Como toda mujer que sabe de la vida, además de tener buenos modales, amo tanto ayudar a los vecinos… El otro día llevé una sopa a Don Carlos, el viejito del segundo, que estaba resfriado. Amalita casi llora de emoción cuando se lo conté en el centro de jubilados. “Tu generosidad es de otro mundo”, me decían las chicas mientras tuiteábamos insultos a favor del Alcalde. No les conté que la sopa estaba agria, sobrante de hace días, y que la calenté solo para quitármela de encima. Si Don Carlos se sintió peor después, bueno, al menos intenté ayudarlo, no como los otros vecinos que nada hicieron.
Ahora, como se puso de moda el amor por los animales… En el barrio hay un gato flaco que maúlla en la esquina. Le tiré un pedazo de carne el otro día, y Amalita dijo que mi corazón es puro oro. La carne estaba rancia, a punto de pudrirse. Si el gato se retuerce después, es porque no supo cuidarse, ¿no?
Verlo arrastrarse me recuerda que la vida es para los fuertes; si Dios no se encarga de él, por algo será. Igual, doné unos billetes a la asociación de animales y me encargué que todo el centro de jubilados y mis redes lo supiera, porque una tiene que ayudar a quienes más lo necesitan.
Amo tanto compartir… Hoy le dije a Amalita que se venga a tomar el té.

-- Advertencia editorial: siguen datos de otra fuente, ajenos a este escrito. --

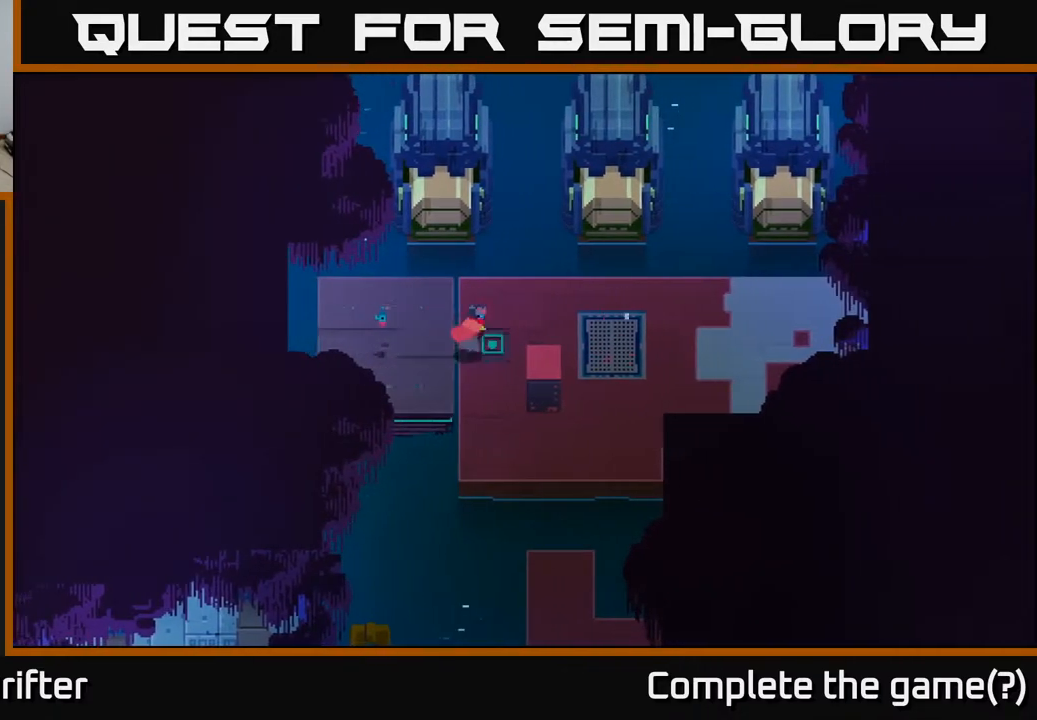
{"buttons": [], "left_stick": "down-right", "right_stick": "center", "events": [[183, "left_stick", "down-right"]]}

Es que me da pena tirar los sanguchitos de la semana pasada; ella nunca come más de dos. Así que fui a comprar tres. Uno, de su gusto favorito, lo dejaré escondido en el cajón del fondo de la heladera; los dos más nuevos los pondré en mi plato y los dos de la semana pasada, en el suyo. Por suerte todavía no llegó, así puedo meterlos todos adentro del paquete y ella creerá que recién lo abro. Seguro me sentiré satisfecha cuando me cuente de su viaje a la chacra, de lo afortunada que es su vida, mientras le cueste masticar el sándwich justo donde está más seco.
No sé por qué me acordé de la otra vez que me pidió que la acompañe a ver vestiditos para sus nietas —esa manía de vestirlas con tul blanco puro cuando son como alimañas toqueteando todo—. Estábamos caminando y Amalita frunció el ceño y me habló toda indignada por un perro que había dejado su marca tres veredas más adelante, justo frente a nuestros ojos. Yo asentí, fingiendo indignación, pero en el fondo pensé lo bien que hace el dueño. Que deje ahí la inmundicia, un soretón bien grande, y que los distraídos aprendan a mirar por dónde pisan. A ver si así dejan de ser tan inocentes.
Amalita no entiende nada. ¿Qué puede entender de la vida una persona que toma té de flores amarillas? Cree que soy un faro de bondad y yo la dejo, porque soy una persona muy respetuosa de la vida, de la libertad y de la propiedad privada de los demás; más ahora, que con Amalita tenemos que apoyar a un Presidente Libertario.